Fatboy Slim: Palookaville
Fatboy Slim traffics in lots of clunky, chunky samples pushed past the point of absurdity, but it's hard to think of one more cartoonish than that in Palookaville's "Slash Dot Dash": Over a thick go-go beat with guitars flying out of the mix, a voice trips over the phrase "slash dot, slash dot, slash dot com," repeating the "dot com" part 34 times in less than three minutes. More compelling than anything happening in the track is the question of what might have been the imagined response to such a sample. Arms-raised rapture Weekend-warrior dismissal of the workaday grind
Befuddled confusion over an empty, in all ways meaningless musical choice is more like it. Not all of Palookaville proves so bad, but its many leaden dance tracks leave lots of time to wonder what lies behind Fatboy Slim's entire project at this point. The album gets off to an unfortunate start with "Don't Let The Man Get You Down," whose "long-haired freaky people need not apply" sample invokes Tesla more than Five Man Electrical Band.

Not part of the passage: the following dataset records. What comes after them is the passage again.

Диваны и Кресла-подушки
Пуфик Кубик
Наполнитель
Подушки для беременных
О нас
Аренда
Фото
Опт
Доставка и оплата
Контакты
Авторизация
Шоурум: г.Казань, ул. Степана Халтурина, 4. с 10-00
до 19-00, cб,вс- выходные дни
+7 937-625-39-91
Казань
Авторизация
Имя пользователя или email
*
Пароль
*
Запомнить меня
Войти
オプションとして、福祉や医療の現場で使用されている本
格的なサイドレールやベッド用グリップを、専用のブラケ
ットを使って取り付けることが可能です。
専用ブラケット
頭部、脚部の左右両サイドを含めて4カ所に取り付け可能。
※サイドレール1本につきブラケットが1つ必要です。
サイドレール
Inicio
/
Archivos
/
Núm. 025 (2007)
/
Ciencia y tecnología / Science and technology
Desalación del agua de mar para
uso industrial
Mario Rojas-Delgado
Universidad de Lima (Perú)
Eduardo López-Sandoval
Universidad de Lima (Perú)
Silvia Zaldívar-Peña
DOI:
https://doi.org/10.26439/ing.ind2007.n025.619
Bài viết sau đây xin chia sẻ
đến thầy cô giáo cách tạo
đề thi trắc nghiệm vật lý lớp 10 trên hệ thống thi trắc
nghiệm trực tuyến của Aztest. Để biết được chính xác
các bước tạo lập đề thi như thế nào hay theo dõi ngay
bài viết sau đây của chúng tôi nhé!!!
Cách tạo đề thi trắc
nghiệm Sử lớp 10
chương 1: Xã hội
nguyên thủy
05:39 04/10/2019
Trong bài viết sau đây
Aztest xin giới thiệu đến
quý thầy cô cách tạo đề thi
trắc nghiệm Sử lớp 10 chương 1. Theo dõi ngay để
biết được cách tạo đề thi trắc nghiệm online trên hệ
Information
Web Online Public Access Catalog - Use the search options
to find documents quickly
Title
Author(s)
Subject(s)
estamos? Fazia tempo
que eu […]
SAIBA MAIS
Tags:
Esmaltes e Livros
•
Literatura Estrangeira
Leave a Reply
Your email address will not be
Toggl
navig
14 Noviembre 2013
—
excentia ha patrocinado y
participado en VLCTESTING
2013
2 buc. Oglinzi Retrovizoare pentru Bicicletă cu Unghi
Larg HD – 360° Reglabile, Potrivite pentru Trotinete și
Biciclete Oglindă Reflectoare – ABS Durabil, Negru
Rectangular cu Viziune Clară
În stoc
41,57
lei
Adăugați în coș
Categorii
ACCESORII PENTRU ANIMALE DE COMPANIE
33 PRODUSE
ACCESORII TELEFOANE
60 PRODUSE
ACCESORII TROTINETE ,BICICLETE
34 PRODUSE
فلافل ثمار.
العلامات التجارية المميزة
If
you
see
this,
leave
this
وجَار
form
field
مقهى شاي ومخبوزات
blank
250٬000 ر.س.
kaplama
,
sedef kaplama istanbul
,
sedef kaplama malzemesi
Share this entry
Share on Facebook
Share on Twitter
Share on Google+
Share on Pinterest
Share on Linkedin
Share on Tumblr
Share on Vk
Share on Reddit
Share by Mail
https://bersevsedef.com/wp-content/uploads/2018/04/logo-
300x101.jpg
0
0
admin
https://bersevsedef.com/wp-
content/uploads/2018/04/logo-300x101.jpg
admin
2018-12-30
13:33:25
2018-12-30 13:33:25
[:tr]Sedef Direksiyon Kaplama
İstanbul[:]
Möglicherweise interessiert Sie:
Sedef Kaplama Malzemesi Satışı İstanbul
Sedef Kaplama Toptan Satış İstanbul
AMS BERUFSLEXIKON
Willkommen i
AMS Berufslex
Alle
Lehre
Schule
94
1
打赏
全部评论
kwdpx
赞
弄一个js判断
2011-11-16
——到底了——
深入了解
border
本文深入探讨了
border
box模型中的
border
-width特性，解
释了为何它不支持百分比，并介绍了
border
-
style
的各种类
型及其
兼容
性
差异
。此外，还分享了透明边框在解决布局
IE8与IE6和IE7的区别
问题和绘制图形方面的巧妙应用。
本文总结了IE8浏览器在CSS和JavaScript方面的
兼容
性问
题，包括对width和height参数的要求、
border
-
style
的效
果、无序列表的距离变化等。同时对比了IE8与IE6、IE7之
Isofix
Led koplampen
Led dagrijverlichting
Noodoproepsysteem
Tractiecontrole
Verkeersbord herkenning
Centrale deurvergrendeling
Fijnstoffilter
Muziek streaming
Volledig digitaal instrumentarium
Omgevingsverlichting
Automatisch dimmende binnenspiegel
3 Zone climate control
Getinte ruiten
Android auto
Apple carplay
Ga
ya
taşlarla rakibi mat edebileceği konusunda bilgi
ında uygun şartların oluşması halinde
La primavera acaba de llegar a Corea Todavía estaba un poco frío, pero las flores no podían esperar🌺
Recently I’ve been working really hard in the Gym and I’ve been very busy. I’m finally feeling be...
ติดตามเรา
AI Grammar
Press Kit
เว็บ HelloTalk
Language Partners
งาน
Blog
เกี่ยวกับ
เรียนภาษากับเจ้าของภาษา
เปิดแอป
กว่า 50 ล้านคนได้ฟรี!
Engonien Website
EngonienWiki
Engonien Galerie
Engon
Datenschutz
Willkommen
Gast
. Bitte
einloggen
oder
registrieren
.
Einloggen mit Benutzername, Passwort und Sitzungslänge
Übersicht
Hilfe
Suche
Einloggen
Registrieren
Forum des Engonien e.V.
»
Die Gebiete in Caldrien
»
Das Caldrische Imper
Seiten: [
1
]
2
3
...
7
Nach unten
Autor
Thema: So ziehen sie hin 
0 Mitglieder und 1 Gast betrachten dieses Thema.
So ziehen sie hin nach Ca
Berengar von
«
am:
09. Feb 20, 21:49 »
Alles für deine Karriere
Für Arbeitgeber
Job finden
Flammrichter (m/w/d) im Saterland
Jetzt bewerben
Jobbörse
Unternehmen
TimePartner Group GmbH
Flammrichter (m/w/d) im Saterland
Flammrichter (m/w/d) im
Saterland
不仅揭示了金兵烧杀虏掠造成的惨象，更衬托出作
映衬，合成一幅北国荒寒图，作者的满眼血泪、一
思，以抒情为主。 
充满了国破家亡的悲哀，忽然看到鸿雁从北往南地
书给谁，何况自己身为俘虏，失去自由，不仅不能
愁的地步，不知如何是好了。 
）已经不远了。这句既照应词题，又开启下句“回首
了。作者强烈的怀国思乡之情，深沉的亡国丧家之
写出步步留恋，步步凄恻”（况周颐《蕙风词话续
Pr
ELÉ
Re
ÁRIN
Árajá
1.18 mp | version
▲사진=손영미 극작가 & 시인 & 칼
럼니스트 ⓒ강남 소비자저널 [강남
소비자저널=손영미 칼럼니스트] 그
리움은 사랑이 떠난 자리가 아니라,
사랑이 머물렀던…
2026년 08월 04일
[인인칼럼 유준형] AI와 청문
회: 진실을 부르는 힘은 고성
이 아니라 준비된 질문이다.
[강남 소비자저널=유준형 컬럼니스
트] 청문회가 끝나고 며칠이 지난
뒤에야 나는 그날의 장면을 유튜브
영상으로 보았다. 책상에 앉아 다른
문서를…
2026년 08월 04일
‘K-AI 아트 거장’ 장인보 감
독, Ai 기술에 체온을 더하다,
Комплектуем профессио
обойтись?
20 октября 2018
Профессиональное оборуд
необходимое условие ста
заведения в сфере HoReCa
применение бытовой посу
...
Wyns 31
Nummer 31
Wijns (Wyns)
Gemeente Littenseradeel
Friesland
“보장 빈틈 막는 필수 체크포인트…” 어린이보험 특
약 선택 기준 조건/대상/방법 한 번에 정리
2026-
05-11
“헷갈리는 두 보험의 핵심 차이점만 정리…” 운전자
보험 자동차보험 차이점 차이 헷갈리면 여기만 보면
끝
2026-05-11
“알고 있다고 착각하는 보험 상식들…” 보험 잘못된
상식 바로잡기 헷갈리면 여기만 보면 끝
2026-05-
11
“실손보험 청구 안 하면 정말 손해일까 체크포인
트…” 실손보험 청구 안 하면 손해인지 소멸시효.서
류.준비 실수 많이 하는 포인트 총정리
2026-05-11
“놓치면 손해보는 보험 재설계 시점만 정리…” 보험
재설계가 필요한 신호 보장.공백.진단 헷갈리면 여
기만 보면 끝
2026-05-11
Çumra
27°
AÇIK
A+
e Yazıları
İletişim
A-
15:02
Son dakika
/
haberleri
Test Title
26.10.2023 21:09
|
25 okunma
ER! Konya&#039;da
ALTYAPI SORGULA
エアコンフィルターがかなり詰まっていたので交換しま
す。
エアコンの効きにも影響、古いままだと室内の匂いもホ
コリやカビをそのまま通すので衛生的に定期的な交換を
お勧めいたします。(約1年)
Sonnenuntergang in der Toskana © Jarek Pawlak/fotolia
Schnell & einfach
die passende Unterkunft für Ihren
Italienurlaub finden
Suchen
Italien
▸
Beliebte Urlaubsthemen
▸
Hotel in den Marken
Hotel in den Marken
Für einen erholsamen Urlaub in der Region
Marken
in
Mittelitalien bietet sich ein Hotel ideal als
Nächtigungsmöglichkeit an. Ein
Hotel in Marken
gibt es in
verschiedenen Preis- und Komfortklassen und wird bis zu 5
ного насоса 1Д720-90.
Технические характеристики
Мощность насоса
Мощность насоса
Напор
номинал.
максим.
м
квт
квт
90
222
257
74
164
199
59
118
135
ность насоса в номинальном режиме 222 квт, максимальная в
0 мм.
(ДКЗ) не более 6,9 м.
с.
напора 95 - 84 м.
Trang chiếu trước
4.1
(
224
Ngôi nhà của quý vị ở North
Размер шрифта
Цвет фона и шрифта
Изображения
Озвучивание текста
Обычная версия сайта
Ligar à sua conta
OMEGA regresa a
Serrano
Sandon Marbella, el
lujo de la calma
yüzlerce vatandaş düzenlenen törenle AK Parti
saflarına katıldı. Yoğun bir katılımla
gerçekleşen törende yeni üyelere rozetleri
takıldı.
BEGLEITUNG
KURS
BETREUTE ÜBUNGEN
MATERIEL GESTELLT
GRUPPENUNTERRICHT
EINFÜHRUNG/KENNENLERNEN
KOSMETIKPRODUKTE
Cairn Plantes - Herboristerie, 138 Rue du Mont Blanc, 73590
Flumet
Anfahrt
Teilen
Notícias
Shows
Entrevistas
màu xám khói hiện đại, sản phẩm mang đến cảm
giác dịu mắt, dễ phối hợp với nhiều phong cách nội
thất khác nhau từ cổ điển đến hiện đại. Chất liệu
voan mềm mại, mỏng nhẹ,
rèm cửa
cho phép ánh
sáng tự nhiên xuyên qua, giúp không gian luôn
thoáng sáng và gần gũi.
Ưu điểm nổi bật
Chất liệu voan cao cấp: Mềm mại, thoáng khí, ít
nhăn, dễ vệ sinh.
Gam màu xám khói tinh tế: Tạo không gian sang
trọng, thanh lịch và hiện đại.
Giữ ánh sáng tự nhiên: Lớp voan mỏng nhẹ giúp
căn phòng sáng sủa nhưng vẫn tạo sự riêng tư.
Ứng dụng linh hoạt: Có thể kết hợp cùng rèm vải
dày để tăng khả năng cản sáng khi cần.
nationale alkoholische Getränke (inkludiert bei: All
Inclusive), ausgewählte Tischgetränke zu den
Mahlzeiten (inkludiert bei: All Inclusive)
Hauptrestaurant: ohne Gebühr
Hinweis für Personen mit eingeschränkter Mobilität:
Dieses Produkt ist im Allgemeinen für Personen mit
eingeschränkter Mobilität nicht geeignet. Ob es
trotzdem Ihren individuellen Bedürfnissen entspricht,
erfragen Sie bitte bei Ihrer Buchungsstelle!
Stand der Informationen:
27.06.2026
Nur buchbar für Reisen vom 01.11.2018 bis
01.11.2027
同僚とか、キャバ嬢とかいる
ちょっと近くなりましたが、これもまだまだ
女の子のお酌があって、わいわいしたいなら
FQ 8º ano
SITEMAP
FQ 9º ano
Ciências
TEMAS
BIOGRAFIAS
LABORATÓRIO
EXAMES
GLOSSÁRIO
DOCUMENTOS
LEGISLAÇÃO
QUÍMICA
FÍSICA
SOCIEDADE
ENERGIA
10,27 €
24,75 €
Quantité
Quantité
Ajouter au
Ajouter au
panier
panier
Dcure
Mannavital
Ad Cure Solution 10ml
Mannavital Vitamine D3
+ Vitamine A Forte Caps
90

From there, Palookaville wanders through a sampledelic spell of mushed-up dance music that heaves when it works and gasps when it doesn't. "El Bebe Masoquista" and "Jin Go Lo Ba" boast floor-filling beats and shifty changes of vantage, circling around the dance anthems at their center. More typical are "Put It Back Together," a pleasant but indistinct midtempo song sung by Blur's Damon Albarn, and "The Joker," a goofy Steve Miller cover that mostly sounds like an excuse to hang out with Bootsy Collins in the studio. Palookaville's highlights promise the sweat and smiles that have become Fatboy Slim's stock in trade, but its surprisingly dull lulls offer nothing more promising than a blank expression.